The primary and secondary buttons, both rated at 50 million clicks, are significantly quieter and lighter feeling than those of most mice and while i personally don't like loud buttons, these are so quiet that there's hardly any audible feedback and so sensitive that i couldn't rest my fingers on the buttons without clicking them. Whereas with the Inferno i knew i had clicked something because of the audio and tactile feedback, i now find myself looking at the display for confirmation. If we were to compare the feel of these buttons with the trigger of a gun, the words 'hair trigger' would certainly be appropriate. The throw of the buttons -- how far they move before a click is registered -- is much less than with the Inferno and i'm fine with that part of it.
Overall the click of the right and left buttons just doesn't feel good with the right button feeling slightly crisper the the left, possibly because its switch is positioned slightly differently than the one for the left button. Several times i had the mouse apart to see if anything could be done to adjust the pressure required to click and though that was easy enough to do with some strategically placed foam tape, nothing solved the problem of the very mushy feel of the buttons.
Corsair is using the Omron 50m switches for the primary and secondary buttons and though they are rated at 50 million clicks, they are absolute garbage and apparently quite a few gaming mice use these switches. Mine lasted a few weeks before developing what i might call 'switch chatter' and clicks not registering. Besides the laughably short lifespan of these switches, they are so sensitive and mushy that you actually end up pressing the buttons much harder in order to make sure the click registered, thus they more fatiguing to use. I ended up replacing them with a pair of Huano Blue Shell Pink Dot switches.
The down-click of the wheel button is significantly stiffer and crisper than that of the primary and secondary buttons, leaving me with no complaints here. One thing i very much disliked with the Inferno was the barely noticeable notches of the wheel when scrolling and the M65 is little better in this regard. Also, as with many mice, one can scroll the wheel a half notch and it will stay there instead of rotating to the nearest detente in the wheel. Unfortunately there is no side scroll function, though pushing the wheel to the right results in a middle click because the switch is located on the right side of the wheel shaft.

▸ **Information**:
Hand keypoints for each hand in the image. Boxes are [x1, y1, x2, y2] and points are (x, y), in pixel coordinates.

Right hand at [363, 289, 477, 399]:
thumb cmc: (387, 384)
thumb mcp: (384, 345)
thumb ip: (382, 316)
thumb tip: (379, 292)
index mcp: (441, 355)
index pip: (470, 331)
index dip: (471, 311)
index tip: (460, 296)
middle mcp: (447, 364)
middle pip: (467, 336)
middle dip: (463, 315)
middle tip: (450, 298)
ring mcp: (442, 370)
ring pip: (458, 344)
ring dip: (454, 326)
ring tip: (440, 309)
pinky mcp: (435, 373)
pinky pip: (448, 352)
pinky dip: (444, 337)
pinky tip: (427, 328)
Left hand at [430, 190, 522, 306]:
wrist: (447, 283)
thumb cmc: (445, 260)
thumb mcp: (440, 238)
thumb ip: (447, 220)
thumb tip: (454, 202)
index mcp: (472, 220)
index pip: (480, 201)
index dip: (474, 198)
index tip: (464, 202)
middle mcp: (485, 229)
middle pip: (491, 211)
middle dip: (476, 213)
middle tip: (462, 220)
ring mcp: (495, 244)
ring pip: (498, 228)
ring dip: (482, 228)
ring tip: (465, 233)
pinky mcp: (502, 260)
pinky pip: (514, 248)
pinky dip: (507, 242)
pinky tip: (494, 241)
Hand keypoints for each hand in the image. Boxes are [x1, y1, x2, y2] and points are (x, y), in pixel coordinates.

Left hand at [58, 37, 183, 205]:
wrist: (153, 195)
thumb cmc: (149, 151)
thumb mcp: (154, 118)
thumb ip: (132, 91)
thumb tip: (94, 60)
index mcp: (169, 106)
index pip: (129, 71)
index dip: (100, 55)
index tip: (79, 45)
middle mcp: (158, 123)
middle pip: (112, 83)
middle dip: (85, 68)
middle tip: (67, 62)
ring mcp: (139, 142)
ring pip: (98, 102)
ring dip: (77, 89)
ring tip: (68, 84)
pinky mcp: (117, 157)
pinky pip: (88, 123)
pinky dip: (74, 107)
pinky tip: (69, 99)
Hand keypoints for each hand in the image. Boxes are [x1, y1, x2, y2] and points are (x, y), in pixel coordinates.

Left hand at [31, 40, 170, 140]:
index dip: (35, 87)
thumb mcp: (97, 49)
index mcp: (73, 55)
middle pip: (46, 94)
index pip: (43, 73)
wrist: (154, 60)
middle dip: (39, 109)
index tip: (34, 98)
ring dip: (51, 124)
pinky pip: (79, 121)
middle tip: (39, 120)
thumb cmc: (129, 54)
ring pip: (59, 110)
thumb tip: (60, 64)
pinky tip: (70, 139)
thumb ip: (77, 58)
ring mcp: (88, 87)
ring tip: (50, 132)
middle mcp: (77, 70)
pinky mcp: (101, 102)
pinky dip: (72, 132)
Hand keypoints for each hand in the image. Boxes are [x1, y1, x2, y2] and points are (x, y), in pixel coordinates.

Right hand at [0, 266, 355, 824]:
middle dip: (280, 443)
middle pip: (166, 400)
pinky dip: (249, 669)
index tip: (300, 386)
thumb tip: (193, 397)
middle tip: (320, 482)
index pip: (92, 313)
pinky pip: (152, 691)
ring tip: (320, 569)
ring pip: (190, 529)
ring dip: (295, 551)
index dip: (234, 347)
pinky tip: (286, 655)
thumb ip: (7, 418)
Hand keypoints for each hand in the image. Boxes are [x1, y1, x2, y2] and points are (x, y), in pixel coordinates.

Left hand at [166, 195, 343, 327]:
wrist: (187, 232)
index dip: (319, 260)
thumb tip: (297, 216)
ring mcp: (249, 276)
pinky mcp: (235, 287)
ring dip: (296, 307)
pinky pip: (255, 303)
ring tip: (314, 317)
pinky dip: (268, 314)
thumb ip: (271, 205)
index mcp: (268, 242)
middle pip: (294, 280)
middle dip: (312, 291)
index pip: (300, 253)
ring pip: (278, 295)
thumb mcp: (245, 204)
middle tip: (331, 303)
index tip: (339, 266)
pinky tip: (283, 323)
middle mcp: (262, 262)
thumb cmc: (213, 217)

--

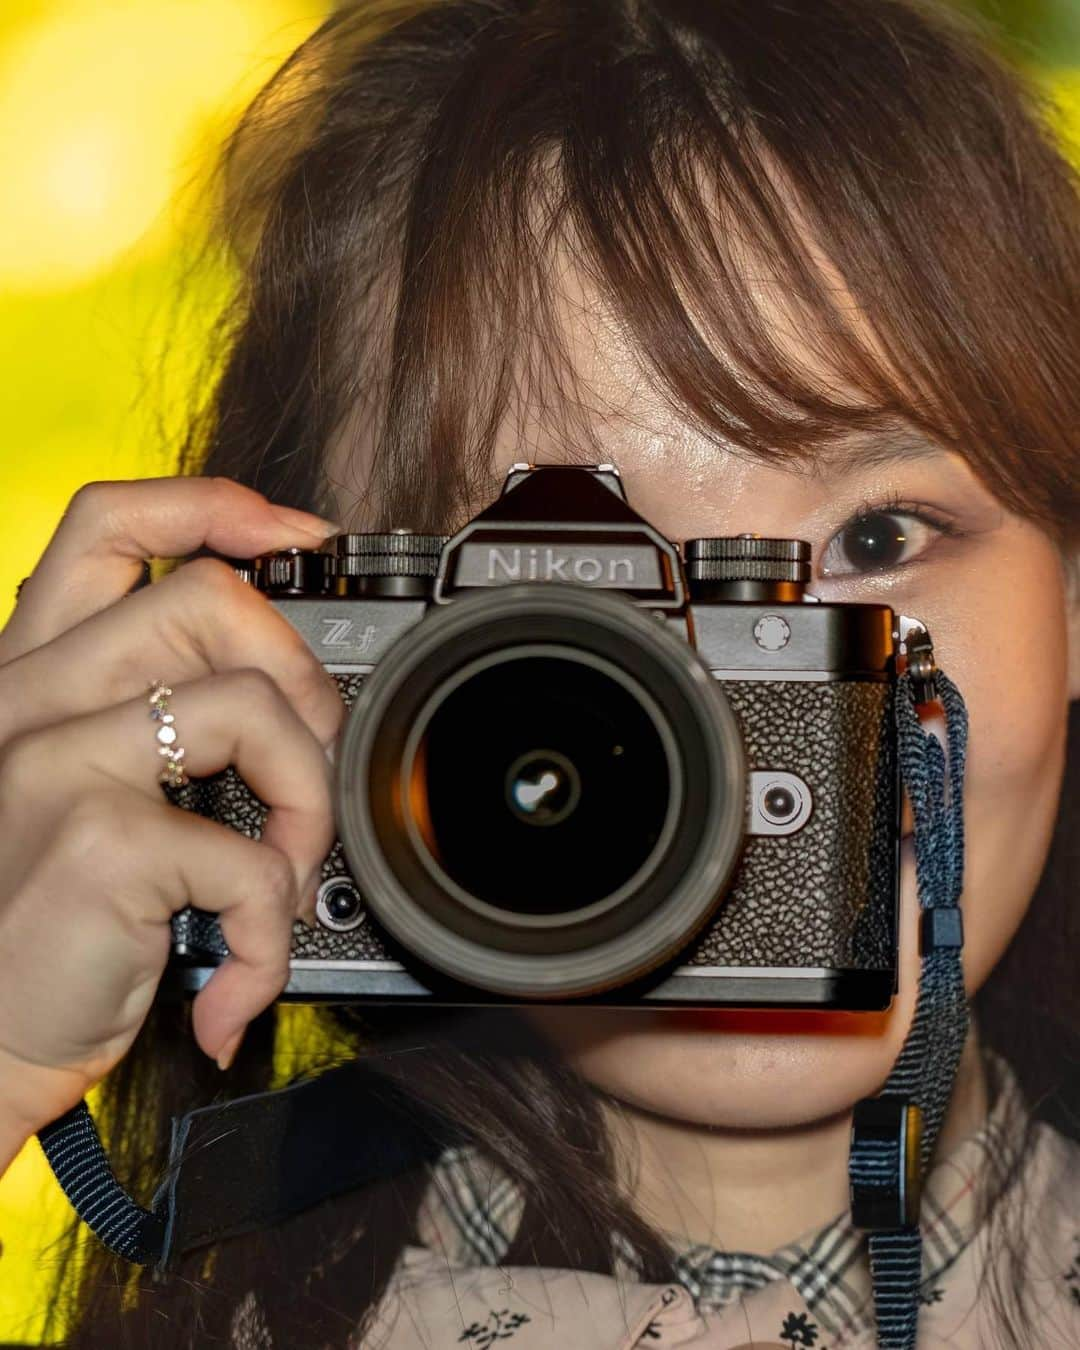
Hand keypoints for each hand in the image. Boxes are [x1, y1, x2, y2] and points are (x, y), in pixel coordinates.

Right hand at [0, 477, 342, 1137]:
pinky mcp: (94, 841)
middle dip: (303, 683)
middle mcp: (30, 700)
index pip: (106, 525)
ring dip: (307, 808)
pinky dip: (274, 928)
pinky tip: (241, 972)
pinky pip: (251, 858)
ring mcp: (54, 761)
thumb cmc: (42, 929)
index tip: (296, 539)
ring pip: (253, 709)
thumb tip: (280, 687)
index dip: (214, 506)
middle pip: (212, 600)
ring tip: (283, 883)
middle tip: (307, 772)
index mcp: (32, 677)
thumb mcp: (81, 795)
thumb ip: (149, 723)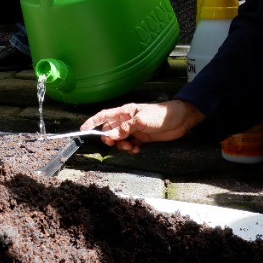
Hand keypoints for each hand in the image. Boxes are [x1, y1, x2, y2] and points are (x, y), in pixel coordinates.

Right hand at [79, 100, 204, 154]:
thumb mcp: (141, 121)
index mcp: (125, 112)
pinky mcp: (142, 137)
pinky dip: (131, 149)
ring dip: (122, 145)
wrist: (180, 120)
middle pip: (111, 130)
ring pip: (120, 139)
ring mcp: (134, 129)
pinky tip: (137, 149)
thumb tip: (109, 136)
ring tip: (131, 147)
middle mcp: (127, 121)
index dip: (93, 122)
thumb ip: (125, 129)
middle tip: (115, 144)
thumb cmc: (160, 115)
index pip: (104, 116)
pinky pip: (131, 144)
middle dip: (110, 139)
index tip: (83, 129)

* * *

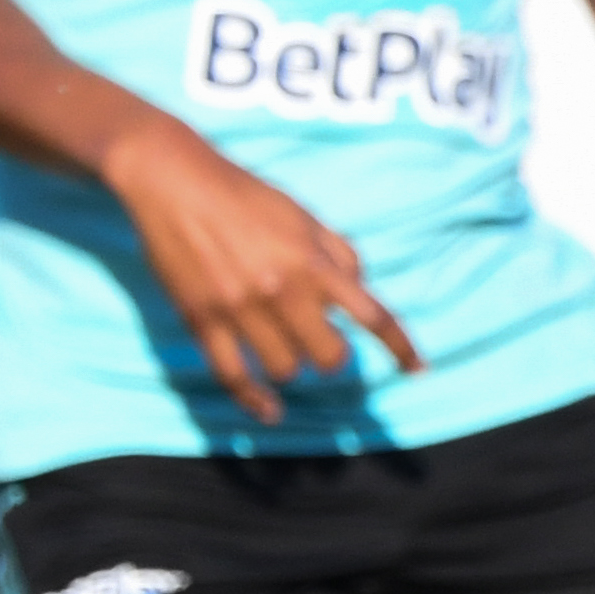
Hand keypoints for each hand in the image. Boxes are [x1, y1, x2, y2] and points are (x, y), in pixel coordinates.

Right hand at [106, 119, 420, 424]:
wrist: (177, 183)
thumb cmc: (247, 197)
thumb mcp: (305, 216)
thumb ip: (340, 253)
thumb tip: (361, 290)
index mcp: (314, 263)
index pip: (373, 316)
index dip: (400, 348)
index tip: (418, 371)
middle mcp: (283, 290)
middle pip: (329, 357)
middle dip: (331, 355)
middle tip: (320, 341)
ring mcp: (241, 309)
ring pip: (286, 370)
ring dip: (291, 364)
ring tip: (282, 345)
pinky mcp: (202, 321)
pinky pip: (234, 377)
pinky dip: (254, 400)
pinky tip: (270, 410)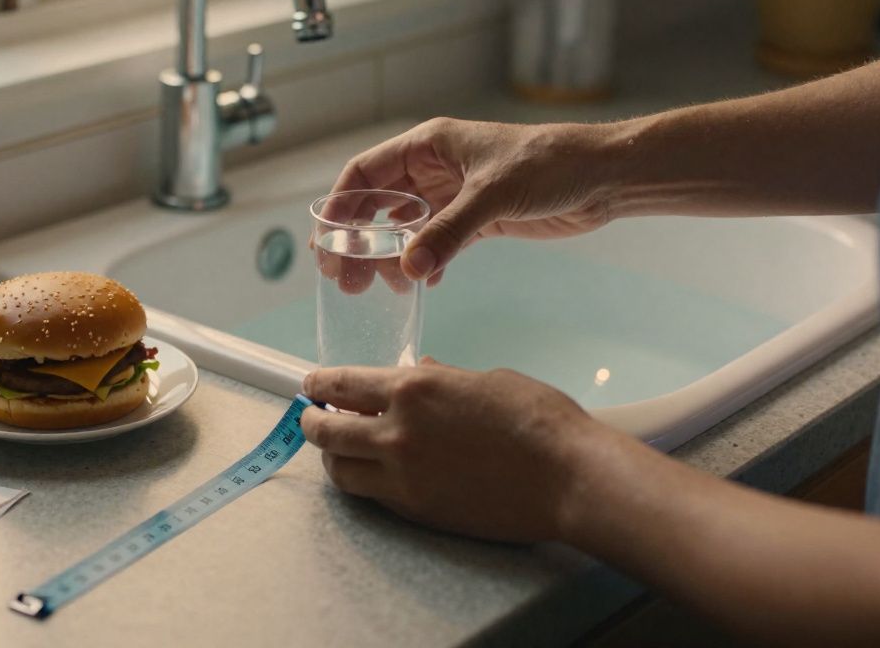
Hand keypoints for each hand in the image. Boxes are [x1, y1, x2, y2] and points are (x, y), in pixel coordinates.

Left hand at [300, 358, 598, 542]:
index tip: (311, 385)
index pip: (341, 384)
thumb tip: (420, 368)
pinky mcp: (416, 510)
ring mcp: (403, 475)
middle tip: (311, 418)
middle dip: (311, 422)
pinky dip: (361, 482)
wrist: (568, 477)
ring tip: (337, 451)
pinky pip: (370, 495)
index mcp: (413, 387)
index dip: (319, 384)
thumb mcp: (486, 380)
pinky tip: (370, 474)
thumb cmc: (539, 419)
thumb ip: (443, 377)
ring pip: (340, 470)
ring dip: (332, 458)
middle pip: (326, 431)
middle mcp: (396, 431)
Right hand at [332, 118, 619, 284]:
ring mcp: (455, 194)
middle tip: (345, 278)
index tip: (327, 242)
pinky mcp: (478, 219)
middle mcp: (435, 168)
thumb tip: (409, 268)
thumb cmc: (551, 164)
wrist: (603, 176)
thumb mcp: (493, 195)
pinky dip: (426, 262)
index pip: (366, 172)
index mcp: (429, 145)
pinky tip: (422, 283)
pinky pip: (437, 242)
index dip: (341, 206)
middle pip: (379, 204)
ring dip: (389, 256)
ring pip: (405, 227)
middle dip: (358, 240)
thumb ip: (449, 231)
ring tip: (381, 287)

▸ **Explore the material**:
(1) In the mouse review, which switches replaced the Omron 50m switches on the primary and secondary buttons?
(2) Continue the mouse review from its last sentence, keeping its first-person voice.

▸ **Answer list**:
(1) A pair of Huano Blue Shell Pink Dot switches.

(2)
The M65 has three buttons on its left side and, thankfully, none are of the 50m type. The 'sniper' button requires perhaps a little too much effort to press, though i'm sure this was done intentionally in order to prevent accidental clicks since the user is likely to rest the tip of their thumb on this button. The back and forward buttons are OK.
The last two buttons behind the scroll wheel control sensitivity by default and require more pressure to operate than is necessary, though i'm not complaining. Their location is good, making them candidates for binding to other functions for game use.
Missing from the M65 are the 'wing' buttons of the Inferno which were located on the outside edges of the primary and secondary buttons. In my opinion these were great buttons to have and there's no reason to not have them on all gaming mice since they don't interfere with any other operation as long as they're placed smartly.
The M65 will of course work as a standard 5 button mouse on Linux without any additional software, however when i first plugged it in, it defaulted to a 'breathing' mode where the LEDs slowly changed colors. I find this to be really annoying and Corsair's ultra-bloated, ultra-buggy and Windows-only iCUE crapware is needed to configure the RGB lighting, DPI and button assignments since they don't do Linux. I grabbed a Windows 8 image and installed it in a VM in order to be able to use their crappy software and the process was about as frustrating as it could be in that sometimes it worked and sometimes it didn't. Many times it refused to write to the mouses internal memory or froze the OS and changing something as simple as the USB report rate caused all of the settings in that section of the GUI to become disabled. Sometimes re-plugging the mouse worked, other times a soft reset did the trick. The latter is accomplished by unplugging the mouse, holding down both the primary and secondary buttons and plugging the mouse back in while continuing to hold the buttons down for about 15 seconds or so. After a while the mouse seems to reboot and all settings should be at their defaults.
You can also access the firmware file directly which might of been helpful were i able to download different versions to try but Corsair doesn't make them available. To boot the mouse in this mode, unplug it and unscrew the upper-right weight retaining screw. In the hole where the weight goes is another smaller hole with a button in it that you can press with something small like a toothpick. If you press that button while plugging the USB connector back in, the mouse boots in something like USB storage mode and you can open a file manager and see the new device/folder inside of which is a firmware.bin file. Apparently you can replace it with another version and, i presume, reboot the mouse again by re-plugging it.
While there is a Linux configuration utility for the M65, the ckb-next software means having to run a daemon in the background since, at the time of this writing, they haven't yet reverse engineered the communication protocol that Corsair is using to talk to the device and so you can't store any settings on the mouses internal memory. Also i was warned about a stability issue when i installed it on Manjaro. Using the the utility, any button can be assigned to any other button, macro, or keyboard key, or it can be used to invoke a program and, unlike Corsair's iCUE crapware, you can adjust the lift-off distance with ckb-next. Honestly it would be a great utility were it able to write to the mouses internal storage.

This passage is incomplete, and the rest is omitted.